Pt. Edward’s slot revenue jumps 50 percent since Hiawatha’s closure
Sarnia’s loss has been Point Edward’s gain.
It’s been a year since the Ontario Lottery and Gaming Commission closed down the slots at Hiawatha Horse Park, throwing over 100 people out of work and leaving the city without a very lucrative money maker – municipalities which host slot facilities get five percent of the revenue.
At the time, Sarnia Mayor Mike Bradley said the OLG was closing Hiawatha – which had higher revenue figures than the Point Edward Casino – to drive gamblers to the casino making it more attractive to potential buyers.
Recently released figures show the closure of Hiawatha has had a significant impact on Point Edward’s revenue.
Jim Burns, the village’s CAO, says in the 2012-2013 fiscal year, Point Edward received $2,316,876 in revenue sharing payments. That compares with $1,579,336 the previous year. “Our revenue went up to 50 percent; part of that was coming without the closure of Hiawatha,” says Burns noting revenue was climbing before the horse park slots closed.

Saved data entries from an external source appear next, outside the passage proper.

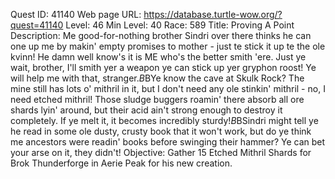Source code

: Quest ID: 41140
Web page URL: https://database.turtle-wow.org/?quest=41140
Level: 46
Min Level: 40
Race: 589
Title: Proving A Point
Description: Me good-for-nothing brother Sindri over there thinks he can one up me by makin' empty promises to mother - just te stick it up te the ole kvinn! He damn well know's it is ME who's the better smith 'ere. Just ye wait, brother, I'll smith yer a weapon ye can stick up yer gryphon roost! Ye will help me with that, stranger.$B$BYe know the cave at Skulk Rock? The mine still has lots o' mithril in it, but I don't need any ole stinkin' mithril - no, I need etched mithril! Those sludge buggers roamin' there absorb all ore shards lyin' around, but their acid ain't strong enough to destroy it completely. If ye melt it, it becomes incredibly sturdy!$B$BSindri might tell ye he read in some ole dusty, crusty book that it won't work, but do ye think me ancestors were readin' books before swinging their hammer? Ye can bet your arse on it, they didn't!
Objective: Gather 15 Etched Mithril Shards for Brok Thunderforge in Aerie Peak for his new creation.
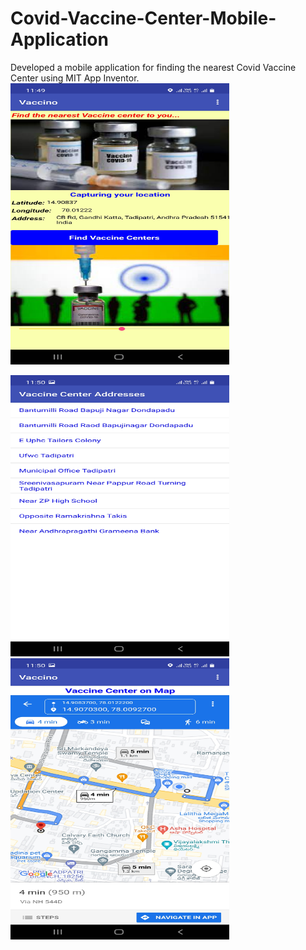 # Covid-Vaccine-Center-Mobile-Application
Developed a mobile application for finding the nearest Covid Vaccine Center using MIT App Inventor.
<img src="HomePage.jpg" width="350" height="450">

<img src="VaccineCenters.jpg" width="350" height="450">

<img src="MapNavigation.jpg" width="350" height="450">


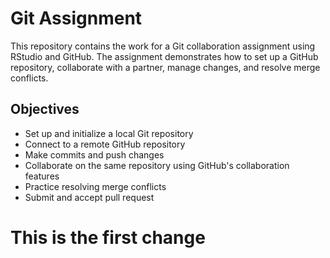 # Git Assignment

This repository contains the work for a Git collaboration assignment using RStudio and GitHub.
The assignment demonstrates how to set up a GitHub repository, collaborate with a partner, manage changes, and resolve merge conflicts.

## Objectives

- Set up and initialize a local Git repository
- Connect to a remote GitHub repository
- Make commits and push changes
- Collaborate on the same repository using GitHub's collaboration features
- Practice resolving merge conflicts
- Submit and accept pull request

# This is the first change 
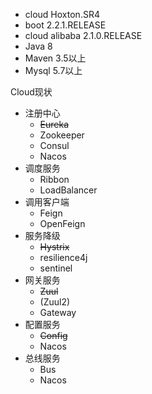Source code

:- cloud Hoxton.SR4
- boot 2.2.1.RELEASE
- cloud alibaba 2.1.0.RELEASE
- Java 8
- Maven 3.5以上
- Mysql 5.7以上


Cloud现状
- 注册中心
  - ~~Eureka~~
  - Zookeeper
  - Consul
  - Nacos
- 调度服务
  - Ribbon
  - LoadBalancer
- 调用客户端
  - Feign
  - OpenFeign
- 服务降级
  - ~~Hystrix~~
  - resilience4j
  - sentinel
- 网关服务
  - ~~Zuul~~
  - (Zuul2)
  - Gateway
- 配置服务
  - ~~Config~~
  - Nacos
- 总线服务
  - Bus
  - Nacos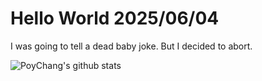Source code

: # Hello World 2025/06/04

I was going to tell a dead baby joke. But I decided to abort.

![PoyChang's github stats](https://github-readme-stats.vercel.app/api?username=poychang&show_icons=true&theme=dracula)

However he believes much of it came from former Hiawatha customers.
Bradley says while the 50 percent increase seems high, “the OLG thought they would pick up 100 percent” of those customers.
Bradley speculates some people simply quit going because they were upset with the way the closure was handled; others may have gone to Dresden Raceway where the atmosphere was similar to Hiawathas. “I do know there are a lot of people who lost employment who couldn’t afford to game anymore…take 100 plus jobs out of the community’s economy that makes a difference, too.”
But Tony Bitonti, the OLG’s senior manager of media relations, says the closure did exactly what the OLG wanted.
“Most of the influx is going to Point Edward and that was what we believed was to going happen,” says Bitonti. “The competition (between Sarnia and Point Edward) had an impact…that was one of the reasons for that modernization in these areas; there was an over-saturation of the gaming product.
“It was a difficult decision, in the end it was the proper business decision.”
While the OLG says it was the right business decision, Sarnia is now beginning to see the impact of it. The payment for the final quarter of the 2012-2013 fiscal year was the last payment the city will get. Bradley says over the years the city has received $26 million, putting much of it into parks and recreation and the fire department’s equipment.
The city now has to find ways to pay for those things without the slots revenue.
In Point Edward, the municipality is taking a lesson from Sarnia’s loss. Burns says much of the money the municipality is receiving is going into infrastructure to allow for development in the future.
“We have an agreement with OLG now that talks about revenue sharing…as long as there is a casino in Point Edward that agreement is in place; if it closes down completely that’s another problem. We’re very cognisant that could possibly happen,” says Burns. “The level of awareness of the dependence of that revenue stream is very high. Council is aware what would happen if it vanishes…We’d have a very difficult time making ends meet.”